A Google search of “premier birding areas” turns up Sierra Vista and Tuscon, Ariz., Pea Island National Wildlife Refuge in North Carolina, the Rio Grande Valley; Blaine, Birch Bay and Semiahmoo, Wash., Cheraw Reservoir in Colorado, a dozen places in Montana, Lodi Lake, San Francisco Bay and Santa Cruz, Calif., several spots in Wisconsin, Acadia National Park, Maine, Merritt Island, Fla., Cape May, N.J., Lake Alice, N.Y. – you get the idea.
“Premier birding area” is an empty, overused phrase that a naive reporter has culled from his reading. He thought it sounded nice and decided to share.
And, before we get to that serious headline, there's one more giggle:
Near the close, Lawhorne innocently reports, “Birding requires a minimum of affordable equipment to get started.

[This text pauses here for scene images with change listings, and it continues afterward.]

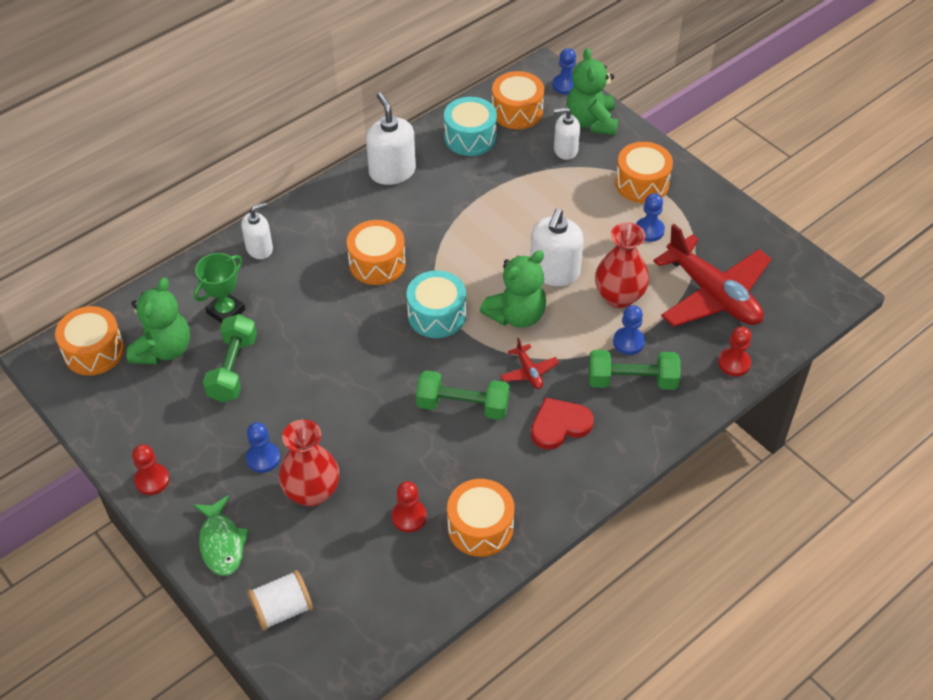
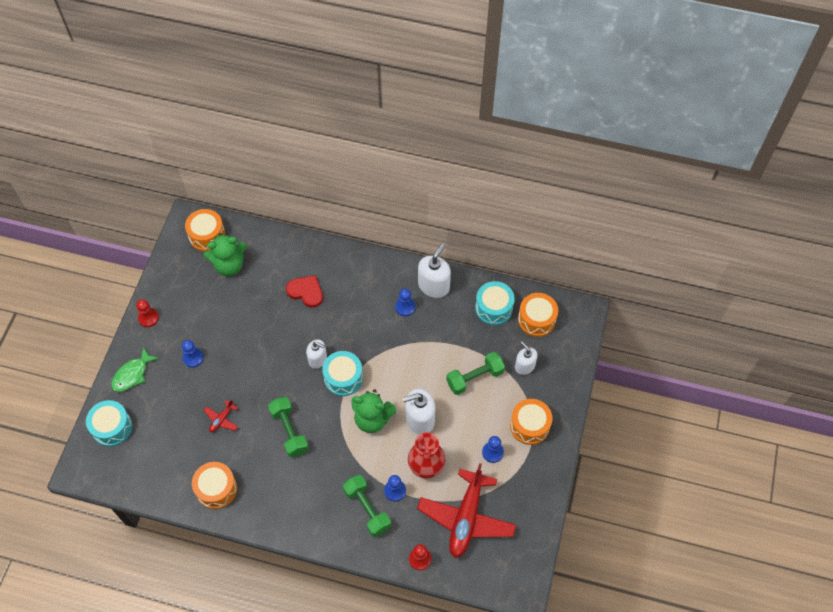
camera: 55 degrees right, 10 degrees up
(226, 311) = (273, 275): green trophy -> none
(233, 369) = (239, 305): green dumbbell -> green dumbbell (475, 378)
(259, 248) = (327, 260): white soap dispenser -> white soap dispenser (317, 359)
(282, 609) = (112, 427): white spool -> turquoise drum
(312, 492) = (187, 394): red vase -> none
(377, 263) = (359, 324): orange drum -> none
(409, 517) = (201, 450): red pawn -> none
(529, 372) = (336, 450): red plane -> red plane (221, 419)
(559, 425) = (309, 488): red heart -> red heart (306, 292)
(565, 85) = (582, 332): blue pawn -> blue pawn (405, 307)
(591, 122) = (561, 366): green teddy bear -> none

All you need is a pair of binoculars and a field guide to the local bird fauna and you are ready to head for the outdoors.” Ahem. Lawhorne's birder is ready for the “naturist camp” they’re trying to build in DeSoto County.
But there's much more that is deeply troubling about this story. Lawhorne was recently caught using Wikipedia as an unattributed source (the practice is called plagiarism everywhere except the Charlotte Sun) for a rock band story, of all things. So OWW decided to check the data he used to report the size and scope of the bird watching industry: Lawhorne: “The FWS noted that Americans spend an estimated $18.1 billion a year to watch wildlife.”

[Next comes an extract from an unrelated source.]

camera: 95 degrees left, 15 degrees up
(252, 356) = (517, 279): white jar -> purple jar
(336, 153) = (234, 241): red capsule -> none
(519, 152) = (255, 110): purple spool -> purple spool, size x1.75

A key-word search produced this archived news release from the U.S. Department of the Interior dated May 12, 1995: Bird Migration Thrills Millions, Boosts Economy, but Loss of Habitat Threatens Popular Species and a Rapidly Growing Industry. Along about the second page, this paragraph appears:
“In a study released by the Service, “The Economic Contribution of Bird and Waterfowl Recreation in the United States during 1991,” indicates that, of the estimated $18.1 billion Americans spend annually to watch wildlife, $5.2 billion is spent on bird watching, using the most conservative economic assumptions. That figure could run as high an $9 billion, according to the report’s author, Rob Southwick of Southwick Associates. Using conservative assumptions, the number of jobs supported by bird watching is 200,000, according to the study.”Without telling, Lawhorne feeds readers a 13-year-old press release whose information is based on a study published four years prior to that. And, he misrepresents the information. Here’s how he does it.

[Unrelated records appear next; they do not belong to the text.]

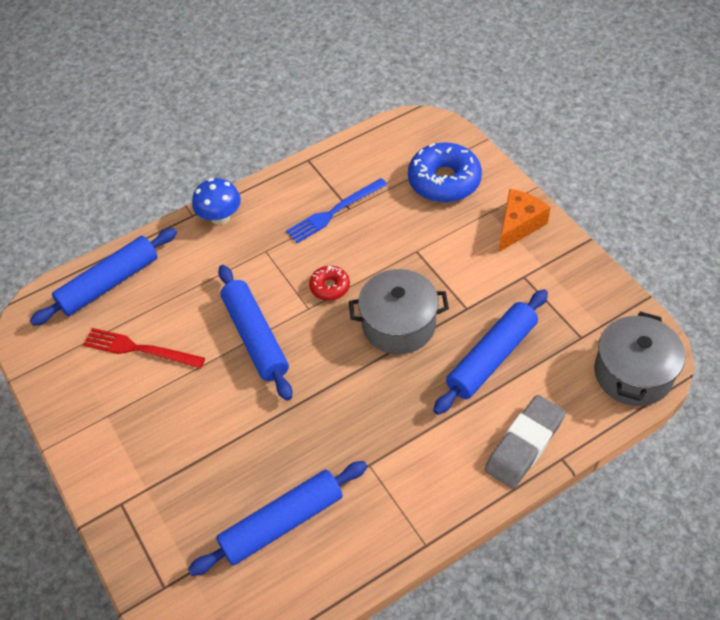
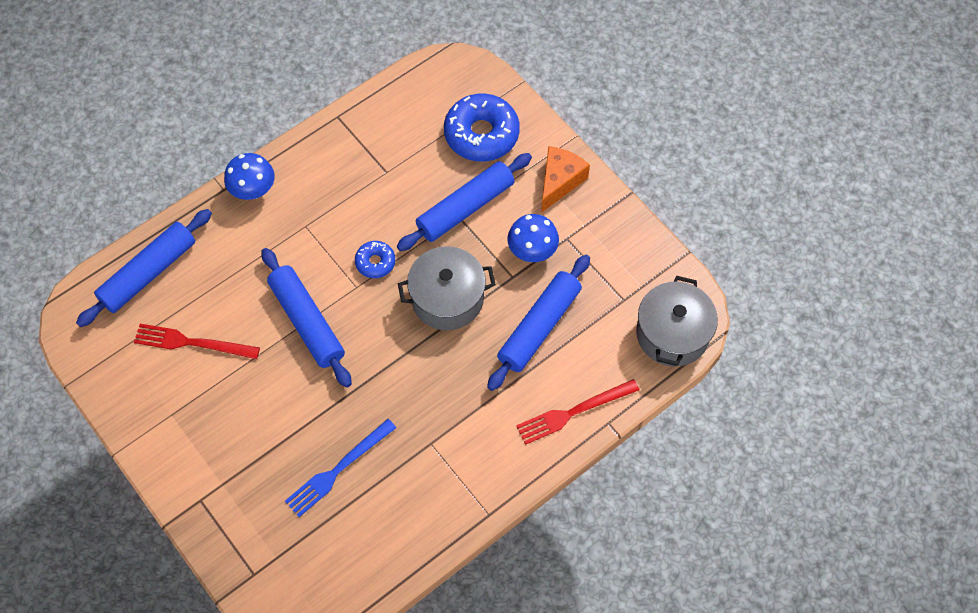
camera: 10 degrees left, 10 degrees up
(282, 523) = (355, 505): blue rolling pin -> blue rolling pin (465, 208)
(330, 287) = (375, 262): red donut -> blue donut
(334, 212) = (371, 177): blue fork -> blue fork (338, 469)
(488, 286) = (532, 251): none -> blue mushroom
(524, 444) = (573, 412): grey eraser -> red fork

Lawhorne: “About 200,000 jobs nationally are supported by birdwatching. The FWS noted that Americans spend an estimated $18.1 billion a year to watch wildlife.”
Any editor worth his paycheck would notice that “wildlife” is not restricted to birds. Lawhorne’s own source attributes less than a third of that amount (about $5.2 billion)to bird watching. But Lawhorne doesn’t tell readers this, and neither does he tell readers that the job data is 17 years old.
The government press release goes on to report, “All indications are the bird-watching and -feeding hobby is growing fast. The number of specialty stores selling wild birdseed, feeders, and equipment has exploded in recent years ...”
And Lawhorne dutifully copies: “According to the U.S. Fish and Wildlife Service, all indications are that the bird watching and feeding hobby is growing fast. The number of specialty stores selling wild birdseed, feeders and equipment has grown dramatically in recent years.”
Lawhorne, the copyist, is unable to supply what any wide-awake editor would ask for: What numbers constitute dramatic growth? He can’t because his 1995 press release about the 1991 data doesn’t say.
In addition, Lawhorne is unable to report what the 2008 economic downturn, which has shuttered thousands of small specialty shops, has done to his claim of dramatic growth in recent years – that is, almost 20 years ago. For example, Wild Bird Center Inc., a retail-store franchise operation that targets the bird watching and feeding hobbyist, has declined from “more than 100” retail outlets five years ago to about 80 today, according to OWW's historical review of the firm's press releases.
Why is OWW picking on John Lawhorne? For one thing, she likes her news reporters to be accurate, fair, and honest. Today’s big-play feature and its author are none of these. Lawhorne is thumbing his nose at his readers, his editors, his publisher, and the profession of journalism.